Asset Allocation For Philanthropists Gets Tough

Tom Burroughes Group Editor London 20 December 2022


Looking for better things
While markets haven’t given philanthropists much protection, there are opportunities, Rees said.

It makes sense to look at high-quality firms with pricing power and strong management. “Being optimistic, parts of the market are oversold,” Rees said, citing examples such as US tech, and biotech. Sectors that are related to public policy moves, such as clean energy, are worth looking at. 

With China, it looks cheap on various valuation metrics and a lot of negative news is priced in, Rees continued.

“If you can stomach volatility and sensitivities in governance issues…it is worth it. We believe Chinese equities will do well as Covid restrictions continue to ease,” he said. (Rees spoke just prior to the latest news of Beijing relaxing some of its harsh measures.)  

“Some of our managers are coming across really high-quality businesses in China at attractive valuations,” he said. 

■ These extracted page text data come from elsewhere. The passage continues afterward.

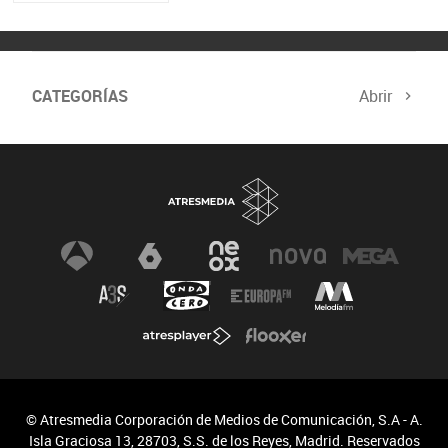
CATEGORÍAS
Abrir
© Atresmedia Corporación de Medios de Comunicación, S.A - A.
Isla Graciosa 13, 28703, S.S. de los Reyes, Madrid. Reservados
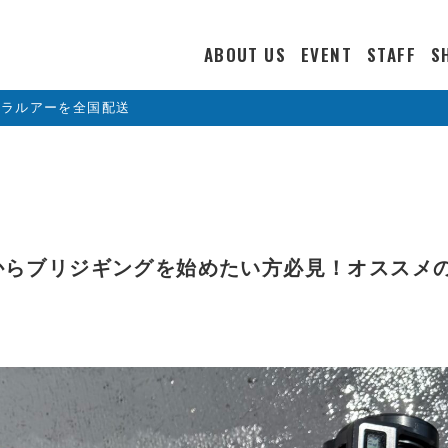
ABOUT US
EVENT
STAFF
S
カラルアーを全国配送
からブリジギングを始めたい方必見！オススメ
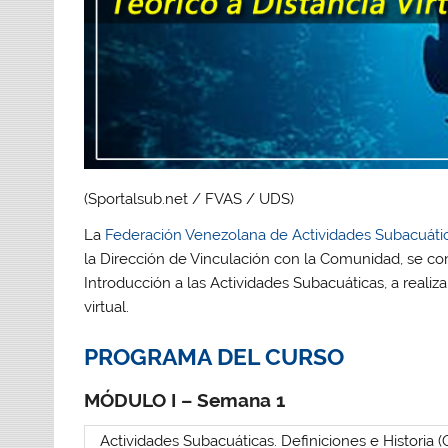
(Sportalsub.net / FVAS / UDS)
La
Federación Venezolana de Actividades Subacuáti
la Dirección de Vinculación con la Comunidad, se co
Introducción a las Actividades Subacuáticas, a realiza
virtual.
PROGRAMA DEL CURSO
MÓDULO I – Semana 1
Actividades Subacuáticas. Definiciones e Historia (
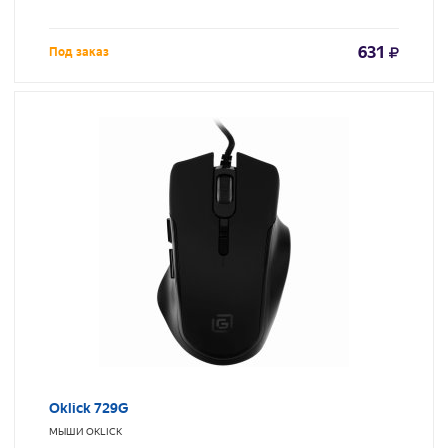
631
Под заказ
Oklick 729G
МЫШИ
OKLICK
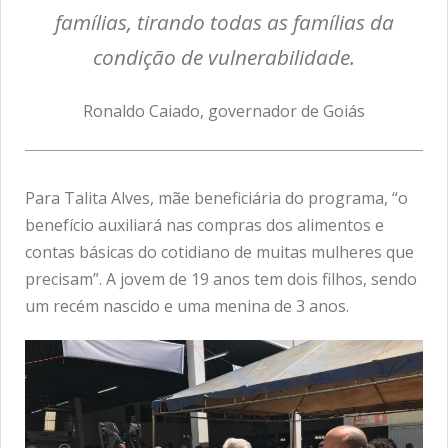
famílias, tirando todas as famílias da
condição de vulnerabilidade.
Ronaldo Caiado, governador de Goiás
Para Talita Alves, mãe beneficiária do programa, “o
benefício auxiliará nas compras dos alimentos e
contas básicas do cotidiano de muitas mulheres que
precisam”. A jovem de 19 anos tem dois filhos, sendo
um recém nascido e uma menina de 3 anos.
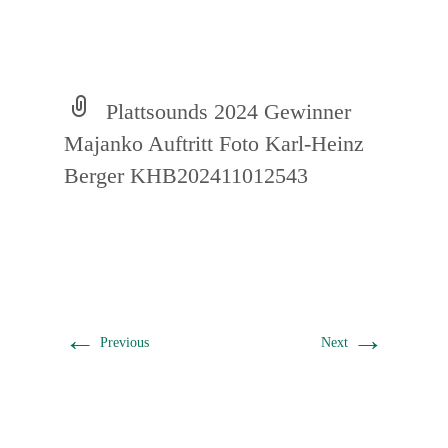
Plattsounds 2024 Gewinner
Majanko Auftritt Foto Karl-Heinz
Berger KHB202411012543
←
→
Previous
Next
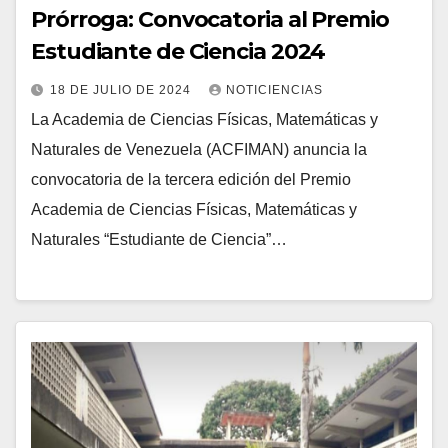
Prórroga: Convocatoria al Premio
Estudiante de Ciencia 2024
18 DE JULIO DE 2024
NOTICIENCIAS
La Academia de Ciencias Físicas, Matemáticas y
Naturales de Venezuela (ACFIMAN) anuncia la
convocatoria de la tercera edición del Premio
Academia de Ciencias Físicas, Matemáticas y
Naturales “Estudiante de Ciencia”…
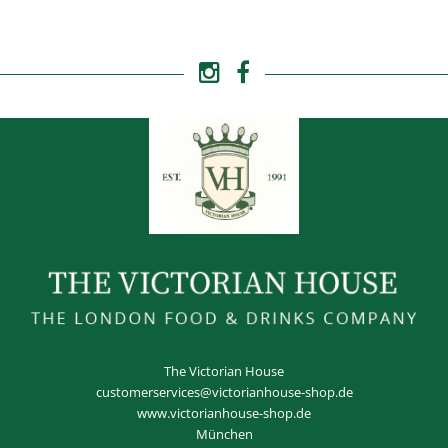
The Victorian House
customerservices@victorianhouse-shop.de
www.victorianhouse-shop.de
München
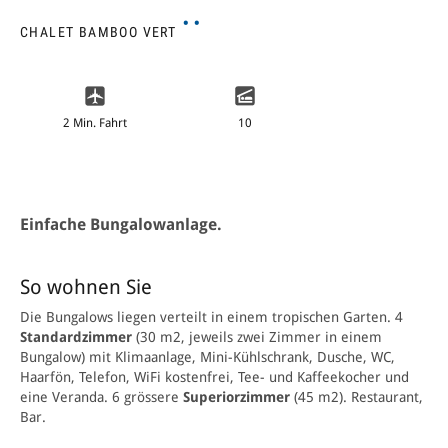
··
CHALET BAMBOO VERT
2 Min. Fahrt
10
Einfache Bungalowanlage.
So wohnen Sie
Die Bungalows liegen verteilt in einem tropischen Garten. 4
Standardzimmer
(30 m2, jeweils zwei Zimmer in einem
Bungalow) mit Klimaanlage, Mini-Kühlschrank, Dusche, WC,
Haarfön, Telefon, WiFi kostenfrei, Tee- und Kaffeekocher und
eine Veranda. 6 grössere
Superiorzimmer
(45 m2). Restaurant,
Bar.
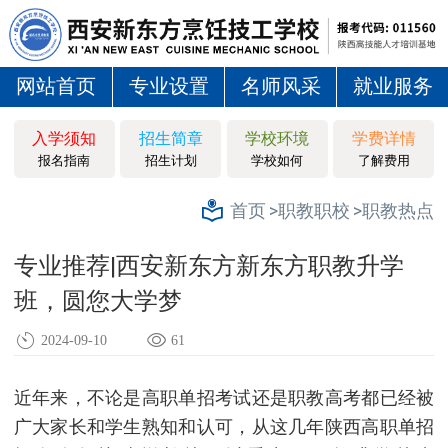
网站首页
专业设置
名师风采
就业服务
入学须知
招生简章
学校环境
学费详情
报名指南
招生计划
学校如何
了解费用
>职教职校
>职教热点
首页
专业推荐|西安新东方新东方职教升学
班，圆您大学梦
2024-09-10
61
近年来，不论是高职单招考试还是职教高考都已经被
广大家长和学生熟知和认可，从这几年陕西高职单招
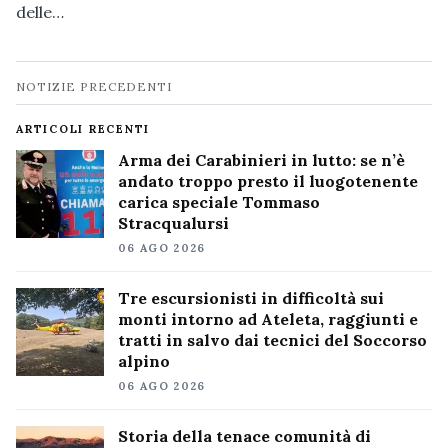
delle…
Navigazione
NOTIZIE PRECEDENTI
notizie
ARTICOLI RECENTI
Arma dei Carabinieri in lutto: se n’è
andato troppo presto il luogotenente
carica speciale Tommaso
Stracqualursi
06 AGO 2026
Tre escursionisti in difficoltà sui
monti intorno ad Ateleta, raggiunti e
tratti in salvo dai tecnici del Soccorso
alpino
06 AGO 2026
Storia della tenace comunità di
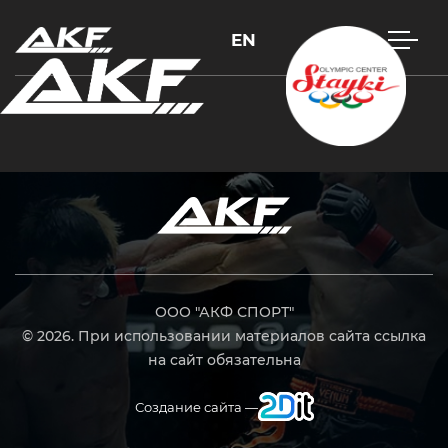
EN
Нажмите Enter для поиска или Esc, чтобы закрыть
ООО "АКФ СПОРТ"
© 2026. При использовании материалов сайта ссылка
на сайт обязательна
Создание сайта —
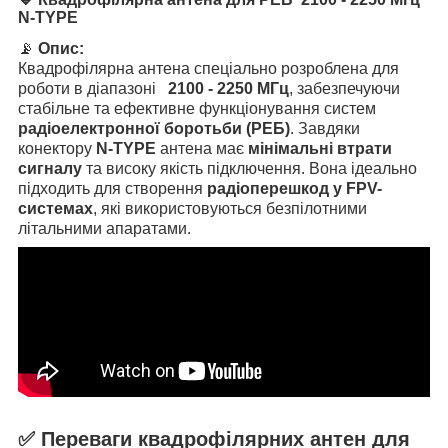
N-TYPE
📡
Опис:
Квадрофілярна антена спеціально розроблена для
роботи в діапазоні
2100 - 2250
МГц
, забезпечуючи
стабільне та ефективне функціонування систем
радіоелектронної боротьби (РЕБ)
. Завдяки
конектору
N-TYPE
антена має
мінімальні втрати
сигналу
та високу якість підключення. Вона ідеально
підходить для створення
радіоперешкод у FPV-
системах
, які використовуються безпілотними
літальними апаратами.
✅ Переваги квадрофілярних антен для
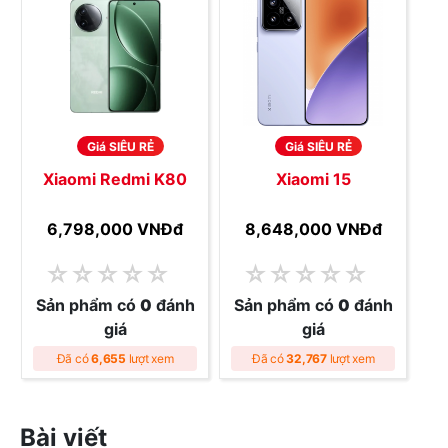
Giá SIÊU RẺ
Giá SIÊU RẺ
Xiaomi Redmi K80
Xiaomi 15
6,798,000 VNĐ
đ
8,648,000 VNĐ
đ
☆
☆
☆
☆
☆
☆
☆
☆
☆
☆
Sản phẩm có
0
đánh
Sản phẩm có
0
đánh
giá
giá
Đã có
6,655
lượt xem
Đã có
32,767
lượt xem
Bài viết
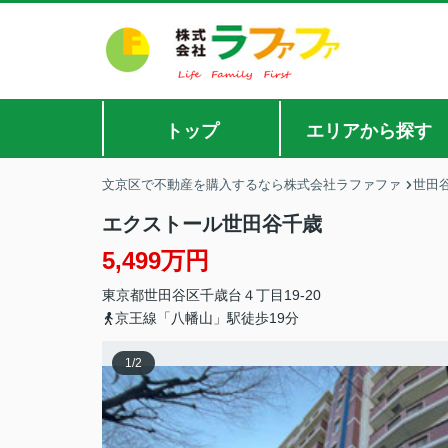
トップ
エリアから探す
文京区で不動産を購入するなら株式会社ラファファ
世田
エクストール世田谷千歳
5,499万円
東京都
世田谷区
千歳台
４丁目19-20
京王線「八幡山」駅徒歩19分
1
/
2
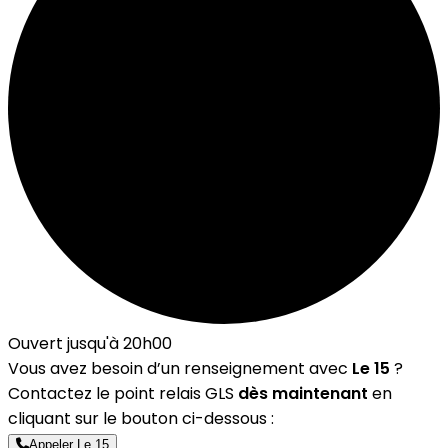
Ouvert jusqu'à 20h00
Vous avez besoin d’un renseignement avec
Le 15
?
Contactez le point relais GLS
dès maintenant
en
cliquant sur le bouton ci-dessous :
Appeler Le 15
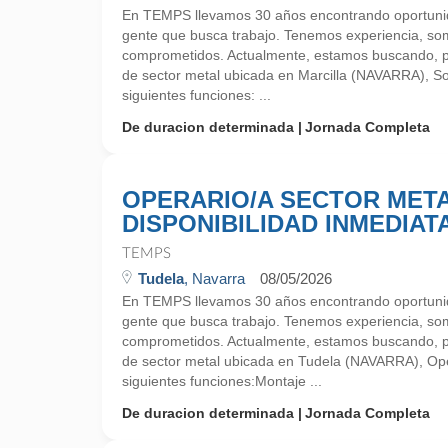
En TEMPS llevamos 30 años encontrando oportunid
gente que busca trabajo. Tenemos experiencia, so
comprometidos. Actualmente, estamos buscando, 
de sector metal ubicada en Marcilla (NAVARRA), Sol
siguientes funciones: ...
De duracion determinada
Jornada Completa
OPERARIO/A SECTOR MET
DISPONIBILIDAD INMEDIAT
TEMPS
Tudela
, Navarra
08/05/2026
En TEMPS llevamos 30 años encontrando oportunid
gente que busca trabajo. Tenemos experiencia, so
comprometidos. Actualmente, estamos buscando, 
de sector metal ubicada en Tudela (NAVARRA), Oper
siguientes funciones:Montaje ...
De duracion determinada
Jornada Completa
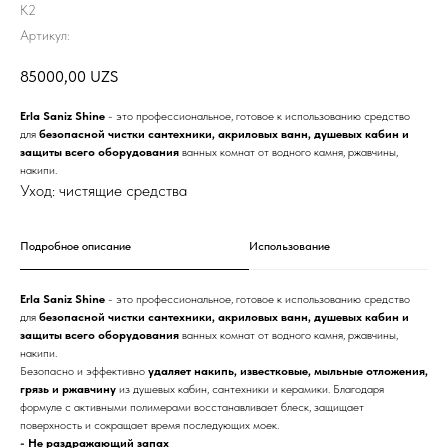
K2
Артикул:
85000,00
UZS
Erla Saniz Shine
- это профессиональное, готовое к использованию средство
для
безопасной чистки сантехники, акриловых ванн, душевых кабин и
защиты всего оборудования
ванных комнат от водного камня, ржавчины,
накипи.
Уход: чистящие средства
Подробное описание
Использование
Erla Saniz Shine
- это профессиональное, готовое к использованию средство
для
безопасной чистки сантехники, акриловых ванн, душевых кабин и
защиты всего оборудования
ванных комнат от водного камня, ржавчины,
накипи.
Безопасно и эффективно
удаляет накипь, известковые, мыльные отложения,
грязь и ржавчину
из душевых кабин, сантехники и керамики. Благодаря
формуле с активными полимерами восстанавливает блеск, защищает
поверхность и сокращает время последующих моек.
- Не раздражающий запах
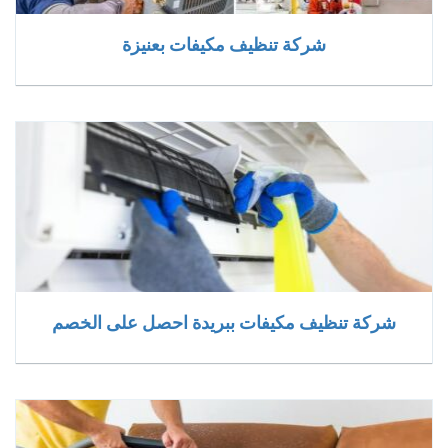
شركة تنظيف مكيفات بعنيزة
شركة تنظيف مكيفات ببريدة احصل على الخصم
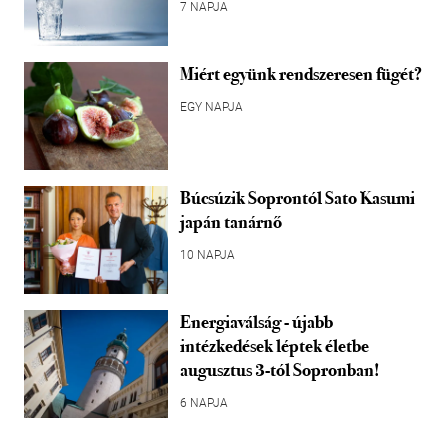
7 NAPJA
Miért együnk rendszeresen fügét?
EGY NAPJA
Búcsúzik Soprontól Sato Kasumi
japán tanárnő
10 NAPJA
Energiaválság - újabb
intézkedések léptek életbe
augusztus 3-tól Sopronban!
6 NAPJA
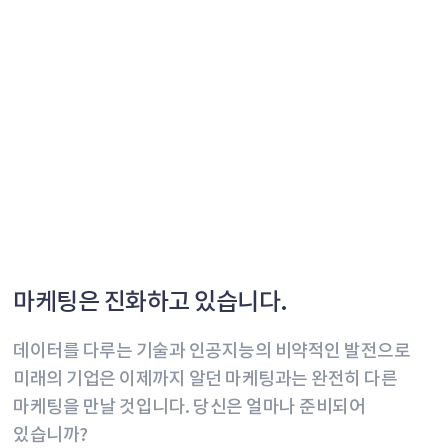
마케팅은 진화하고 있습니다.
데이터를 다루는 기술과 인공지능의 비약적인 발전으로
미래의 기업은 이제까지 알던 마케팅과는
완전히 다른
마케팅을 만날 것입니다.
당신은 얼마나 준비되어
있습니까?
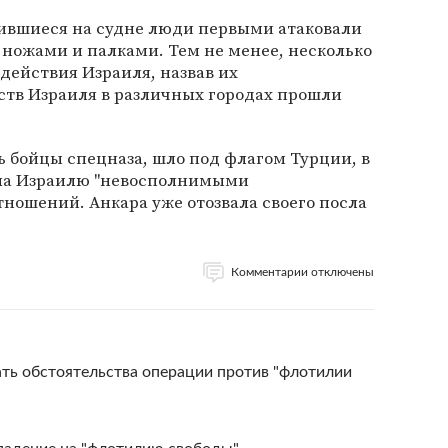
дившиеся на судне люди первыми атаковали
с ножами и палками. Тем не менее, несколько
 действия Израиля, назвав их
тв Израиля в различных городах прошли
ь бойцы спецназа, шло под флагом Турции, в
ила Израилю "невосполнимыми
ношений. Анкара уже отозвала своего посла
Комментарии отключены
ть обстоятельства операции против "флотилии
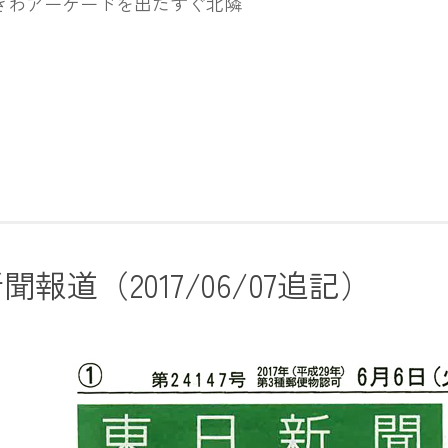
きわアーケードを出たすぐ北隣
聞報道（2017/06/07追記）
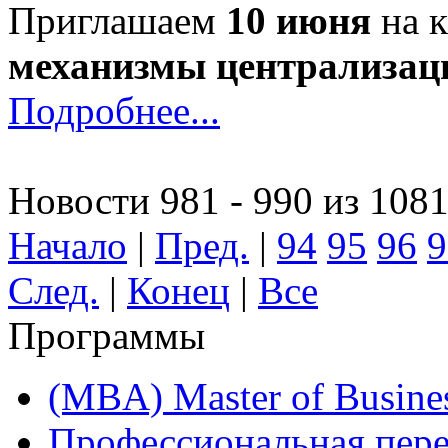
Приглашаем
10 июня
на к
механизмы централизаци
Подробнее...
Новости 981 - 990 из 108
Начало
|
Пред.
|
94
95
96
9
След.
|
Конец
|
Все
Программы
(MBA) Master of Busines
Профессиональная пере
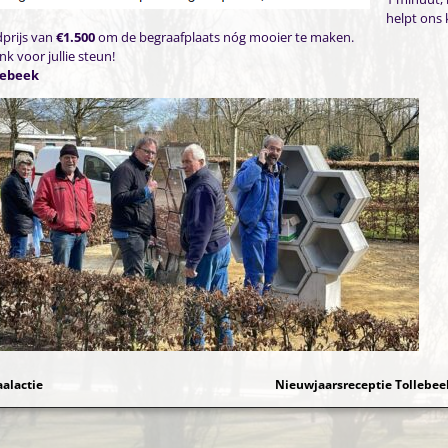
helpt ons 
prijs van
€1.500
om de begraafplaats nóg mooier te maken.
nk voor jullie steun!
lebeek
alactie
Nieuwjaarsreceptie Tollebee
gatie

“Businesses with good cash balances that have no need to come to market any time soon are going to be fine,” he said.

This news service asked Rees what sort of investment questions clients bring up the most?

At the moment, Rees said that clients want to know how to handle inflation; when central banks will stop hiking rates; what Cambridge Associates thinks about energy prices; how to best put a sustainability portfolio into action; and what alternative asset classes will do well in 2023.